A la recherche de partenariats

Désormais, les deux Tsavannais entendent diversifier leur gamme, tout en trouvant des partenariats pour amener leur produit au public. «On s’est principalement concentrés sur l’installation du laboratoire, ce qui fait qu’il n’y a pas eu de nouvelles recettes depuis deux ans. Pour la même raison, on a un peu négligé le côté marketing», reconnaissent-ils.

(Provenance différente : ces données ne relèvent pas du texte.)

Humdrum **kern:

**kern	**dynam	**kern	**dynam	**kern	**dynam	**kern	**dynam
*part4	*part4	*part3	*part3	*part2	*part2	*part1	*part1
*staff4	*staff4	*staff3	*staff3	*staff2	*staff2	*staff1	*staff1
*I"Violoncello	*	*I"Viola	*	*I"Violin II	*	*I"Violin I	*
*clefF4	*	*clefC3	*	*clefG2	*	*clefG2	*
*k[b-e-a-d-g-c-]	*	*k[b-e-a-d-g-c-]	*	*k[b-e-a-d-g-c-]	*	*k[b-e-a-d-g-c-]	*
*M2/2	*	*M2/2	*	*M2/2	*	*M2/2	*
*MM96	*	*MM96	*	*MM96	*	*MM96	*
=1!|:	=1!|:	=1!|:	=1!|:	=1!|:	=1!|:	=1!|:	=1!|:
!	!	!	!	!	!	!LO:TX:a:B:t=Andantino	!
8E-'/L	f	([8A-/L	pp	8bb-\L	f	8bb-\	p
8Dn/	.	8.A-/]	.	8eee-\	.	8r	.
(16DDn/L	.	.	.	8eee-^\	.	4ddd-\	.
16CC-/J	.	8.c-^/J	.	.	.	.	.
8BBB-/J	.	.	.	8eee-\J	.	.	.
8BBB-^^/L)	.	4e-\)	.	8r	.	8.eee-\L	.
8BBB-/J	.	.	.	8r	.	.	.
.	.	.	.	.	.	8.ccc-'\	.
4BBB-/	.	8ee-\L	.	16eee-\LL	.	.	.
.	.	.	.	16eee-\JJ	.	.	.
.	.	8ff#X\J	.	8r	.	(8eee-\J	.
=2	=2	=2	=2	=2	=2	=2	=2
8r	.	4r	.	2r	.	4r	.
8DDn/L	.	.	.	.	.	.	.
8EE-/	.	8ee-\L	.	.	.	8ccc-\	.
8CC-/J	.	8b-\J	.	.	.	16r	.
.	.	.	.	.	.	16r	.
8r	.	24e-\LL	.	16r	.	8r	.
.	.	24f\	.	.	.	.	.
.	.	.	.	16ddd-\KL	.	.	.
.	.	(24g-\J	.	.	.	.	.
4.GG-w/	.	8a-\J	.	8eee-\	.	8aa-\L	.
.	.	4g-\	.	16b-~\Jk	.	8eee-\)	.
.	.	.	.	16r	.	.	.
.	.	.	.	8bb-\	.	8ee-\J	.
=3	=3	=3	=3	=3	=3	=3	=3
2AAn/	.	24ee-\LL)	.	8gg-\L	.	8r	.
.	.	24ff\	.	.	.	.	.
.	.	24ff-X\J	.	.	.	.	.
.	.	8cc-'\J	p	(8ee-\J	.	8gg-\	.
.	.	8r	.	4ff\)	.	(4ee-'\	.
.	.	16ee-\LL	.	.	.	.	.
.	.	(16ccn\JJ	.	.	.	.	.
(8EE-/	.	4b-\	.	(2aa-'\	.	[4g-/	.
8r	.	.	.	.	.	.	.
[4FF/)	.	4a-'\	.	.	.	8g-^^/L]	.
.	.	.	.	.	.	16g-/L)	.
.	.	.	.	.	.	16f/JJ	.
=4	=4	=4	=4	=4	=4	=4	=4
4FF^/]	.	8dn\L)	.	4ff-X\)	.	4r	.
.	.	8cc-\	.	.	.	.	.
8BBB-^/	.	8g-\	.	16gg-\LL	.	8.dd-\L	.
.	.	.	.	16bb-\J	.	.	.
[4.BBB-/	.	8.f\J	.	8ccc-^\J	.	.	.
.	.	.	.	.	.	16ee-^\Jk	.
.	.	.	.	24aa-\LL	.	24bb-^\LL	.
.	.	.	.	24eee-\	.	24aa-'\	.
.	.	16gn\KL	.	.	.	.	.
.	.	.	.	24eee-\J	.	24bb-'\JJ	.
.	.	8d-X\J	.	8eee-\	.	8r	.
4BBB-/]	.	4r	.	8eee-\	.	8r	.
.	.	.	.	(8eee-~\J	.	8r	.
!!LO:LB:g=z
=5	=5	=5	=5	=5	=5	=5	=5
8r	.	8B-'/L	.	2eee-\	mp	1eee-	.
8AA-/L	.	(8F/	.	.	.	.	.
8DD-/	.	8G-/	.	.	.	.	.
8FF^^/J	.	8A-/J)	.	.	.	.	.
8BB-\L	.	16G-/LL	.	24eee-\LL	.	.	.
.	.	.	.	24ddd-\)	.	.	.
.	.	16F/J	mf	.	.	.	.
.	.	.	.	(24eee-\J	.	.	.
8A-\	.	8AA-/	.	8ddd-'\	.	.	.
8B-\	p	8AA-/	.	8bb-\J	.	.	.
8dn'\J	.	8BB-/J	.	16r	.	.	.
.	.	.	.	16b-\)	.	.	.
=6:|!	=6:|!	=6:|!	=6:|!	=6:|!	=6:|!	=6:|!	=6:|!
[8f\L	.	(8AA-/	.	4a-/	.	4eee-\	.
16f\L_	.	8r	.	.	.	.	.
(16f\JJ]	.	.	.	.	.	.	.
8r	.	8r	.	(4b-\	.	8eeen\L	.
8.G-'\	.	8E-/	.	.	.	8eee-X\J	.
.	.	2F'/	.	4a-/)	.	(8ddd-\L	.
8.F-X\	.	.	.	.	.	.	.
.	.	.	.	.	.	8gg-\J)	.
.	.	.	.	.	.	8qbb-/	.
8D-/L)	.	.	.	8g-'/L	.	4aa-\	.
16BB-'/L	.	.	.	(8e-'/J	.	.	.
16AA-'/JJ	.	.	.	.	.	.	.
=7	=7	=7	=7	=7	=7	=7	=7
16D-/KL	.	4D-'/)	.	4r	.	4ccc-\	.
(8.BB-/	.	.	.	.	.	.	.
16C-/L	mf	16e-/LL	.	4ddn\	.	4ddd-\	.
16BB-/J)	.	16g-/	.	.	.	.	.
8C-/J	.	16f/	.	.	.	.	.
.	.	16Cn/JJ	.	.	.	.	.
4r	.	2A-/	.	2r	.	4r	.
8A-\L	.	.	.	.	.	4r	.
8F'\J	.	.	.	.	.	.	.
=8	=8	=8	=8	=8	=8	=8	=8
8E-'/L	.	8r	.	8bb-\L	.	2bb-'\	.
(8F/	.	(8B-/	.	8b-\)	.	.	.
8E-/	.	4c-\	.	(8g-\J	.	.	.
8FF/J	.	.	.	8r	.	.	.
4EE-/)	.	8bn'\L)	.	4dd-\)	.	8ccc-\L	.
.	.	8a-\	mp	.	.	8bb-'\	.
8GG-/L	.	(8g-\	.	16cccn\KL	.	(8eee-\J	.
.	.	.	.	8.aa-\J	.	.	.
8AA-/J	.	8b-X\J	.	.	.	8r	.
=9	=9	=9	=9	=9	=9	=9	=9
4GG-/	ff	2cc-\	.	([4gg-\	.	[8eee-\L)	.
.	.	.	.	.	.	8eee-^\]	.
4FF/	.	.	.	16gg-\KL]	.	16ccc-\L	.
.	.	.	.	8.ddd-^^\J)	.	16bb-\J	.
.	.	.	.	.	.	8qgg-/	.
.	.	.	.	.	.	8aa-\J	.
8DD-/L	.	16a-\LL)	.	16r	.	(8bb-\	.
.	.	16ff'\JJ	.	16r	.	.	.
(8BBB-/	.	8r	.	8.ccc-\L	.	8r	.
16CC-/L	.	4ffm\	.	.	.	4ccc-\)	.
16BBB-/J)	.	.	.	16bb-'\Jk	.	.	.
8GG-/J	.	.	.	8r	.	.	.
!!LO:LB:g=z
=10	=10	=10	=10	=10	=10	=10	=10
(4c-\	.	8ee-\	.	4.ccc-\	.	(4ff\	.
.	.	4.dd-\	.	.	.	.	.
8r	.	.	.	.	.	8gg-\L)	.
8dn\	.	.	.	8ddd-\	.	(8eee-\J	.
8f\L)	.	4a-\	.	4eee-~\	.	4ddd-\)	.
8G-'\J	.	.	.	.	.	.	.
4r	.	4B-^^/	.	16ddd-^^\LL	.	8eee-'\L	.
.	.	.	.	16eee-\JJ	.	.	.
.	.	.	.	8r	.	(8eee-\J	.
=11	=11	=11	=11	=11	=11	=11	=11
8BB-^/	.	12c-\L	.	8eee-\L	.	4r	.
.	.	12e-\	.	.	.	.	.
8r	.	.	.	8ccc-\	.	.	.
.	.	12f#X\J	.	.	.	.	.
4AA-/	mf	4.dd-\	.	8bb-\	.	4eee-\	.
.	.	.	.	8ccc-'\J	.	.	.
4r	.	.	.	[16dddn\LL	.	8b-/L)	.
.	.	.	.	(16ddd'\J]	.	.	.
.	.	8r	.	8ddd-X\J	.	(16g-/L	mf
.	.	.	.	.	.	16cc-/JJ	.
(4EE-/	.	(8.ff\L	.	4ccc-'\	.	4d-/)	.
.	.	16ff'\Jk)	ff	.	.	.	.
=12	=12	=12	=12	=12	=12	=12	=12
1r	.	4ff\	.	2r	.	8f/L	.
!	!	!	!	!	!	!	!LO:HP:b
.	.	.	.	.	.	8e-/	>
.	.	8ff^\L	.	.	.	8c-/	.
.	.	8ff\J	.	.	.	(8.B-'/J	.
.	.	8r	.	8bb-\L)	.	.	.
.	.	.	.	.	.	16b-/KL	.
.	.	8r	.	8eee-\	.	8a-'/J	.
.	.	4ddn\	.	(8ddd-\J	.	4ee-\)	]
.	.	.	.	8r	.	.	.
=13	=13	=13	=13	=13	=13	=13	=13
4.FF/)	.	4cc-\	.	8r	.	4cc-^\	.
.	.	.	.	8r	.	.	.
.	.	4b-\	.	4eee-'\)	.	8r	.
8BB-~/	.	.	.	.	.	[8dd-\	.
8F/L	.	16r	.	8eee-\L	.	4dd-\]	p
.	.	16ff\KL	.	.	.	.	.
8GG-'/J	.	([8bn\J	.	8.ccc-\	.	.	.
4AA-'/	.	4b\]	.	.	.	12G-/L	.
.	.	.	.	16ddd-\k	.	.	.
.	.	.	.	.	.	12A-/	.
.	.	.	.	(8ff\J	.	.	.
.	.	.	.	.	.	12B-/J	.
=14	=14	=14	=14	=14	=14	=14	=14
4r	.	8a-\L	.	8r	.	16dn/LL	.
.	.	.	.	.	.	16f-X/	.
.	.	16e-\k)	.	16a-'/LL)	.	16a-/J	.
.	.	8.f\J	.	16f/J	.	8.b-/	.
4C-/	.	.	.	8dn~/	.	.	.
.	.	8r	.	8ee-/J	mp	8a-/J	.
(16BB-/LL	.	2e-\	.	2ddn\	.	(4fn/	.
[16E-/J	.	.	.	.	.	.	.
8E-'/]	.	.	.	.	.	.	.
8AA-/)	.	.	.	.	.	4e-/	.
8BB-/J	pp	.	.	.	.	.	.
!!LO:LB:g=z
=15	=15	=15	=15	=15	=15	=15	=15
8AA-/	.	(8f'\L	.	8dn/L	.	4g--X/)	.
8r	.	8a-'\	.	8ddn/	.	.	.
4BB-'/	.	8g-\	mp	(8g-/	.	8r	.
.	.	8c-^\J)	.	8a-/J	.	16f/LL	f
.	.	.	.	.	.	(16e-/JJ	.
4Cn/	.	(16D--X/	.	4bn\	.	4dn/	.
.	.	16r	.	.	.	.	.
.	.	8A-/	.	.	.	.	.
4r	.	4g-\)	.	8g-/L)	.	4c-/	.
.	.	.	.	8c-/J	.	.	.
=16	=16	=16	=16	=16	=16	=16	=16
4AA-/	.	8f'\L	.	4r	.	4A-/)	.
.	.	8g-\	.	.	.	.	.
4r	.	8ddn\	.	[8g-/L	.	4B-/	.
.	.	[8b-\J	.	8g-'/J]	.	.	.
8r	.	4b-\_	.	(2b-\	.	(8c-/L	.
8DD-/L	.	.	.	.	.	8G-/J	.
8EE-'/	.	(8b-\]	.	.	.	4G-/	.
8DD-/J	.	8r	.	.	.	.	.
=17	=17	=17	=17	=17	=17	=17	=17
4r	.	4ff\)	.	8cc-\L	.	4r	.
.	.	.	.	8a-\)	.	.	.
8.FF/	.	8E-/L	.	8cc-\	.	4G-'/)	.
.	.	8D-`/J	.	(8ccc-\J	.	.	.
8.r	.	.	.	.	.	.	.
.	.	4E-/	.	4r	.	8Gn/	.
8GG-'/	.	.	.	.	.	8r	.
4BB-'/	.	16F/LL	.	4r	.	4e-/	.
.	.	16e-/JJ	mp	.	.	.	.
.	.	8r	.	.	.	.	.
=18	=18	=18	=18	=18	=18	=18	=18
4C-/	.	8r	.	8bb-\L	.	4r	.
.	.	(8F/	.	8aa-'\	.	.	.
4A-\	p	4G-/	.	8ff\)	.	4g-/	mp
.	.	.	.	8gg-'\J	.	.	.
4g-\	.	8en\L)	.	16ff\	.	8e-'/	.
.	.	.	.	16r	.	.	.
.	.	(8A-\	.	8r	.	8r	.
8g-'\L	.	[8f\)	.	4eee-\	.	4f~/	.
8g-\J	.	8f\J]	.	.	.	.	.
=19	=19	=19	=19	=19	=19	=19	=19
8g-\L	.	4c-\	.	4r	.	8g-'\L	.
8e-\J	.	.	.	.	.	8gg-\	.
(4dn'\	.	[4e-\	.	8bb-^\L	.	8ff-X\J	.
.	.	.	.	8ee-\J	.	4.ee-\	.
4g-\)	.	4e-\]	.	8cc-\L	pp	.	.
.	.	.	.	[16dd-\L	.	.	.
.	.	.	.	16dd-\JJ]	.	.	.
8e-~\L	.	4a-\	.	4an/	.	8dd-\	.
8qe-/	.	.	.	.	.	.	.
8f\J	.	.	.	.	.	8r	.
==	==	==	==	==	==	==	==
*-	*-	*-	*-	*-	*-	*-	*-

L’idée de continuer à développer leur projet est toujours présente, même si cette activité ne reste qu’un hobby à côté de leurs métiers et de leurs vies de famille respectifs. «Pour faire des bénéfices, il faudrait qu’on vende 2000 bouteilles par an. Mais là, on n’aurait plus de temps pour rien faire.» Pour l’instant, les deux compères espèrent donc passer le cap des 1500 bouteilles et trouver de nouveaux partenariats.

Il est possible de trouver leur rhum aromatisé à La Ferme, à Yverdon, à la boucherie Peguiron, de Fey, ou directement sur leur site internet.

À consommer avec modération. D’autant plus que, comme expliqué plus haut: c’est un piège! Vous voilà prévenus.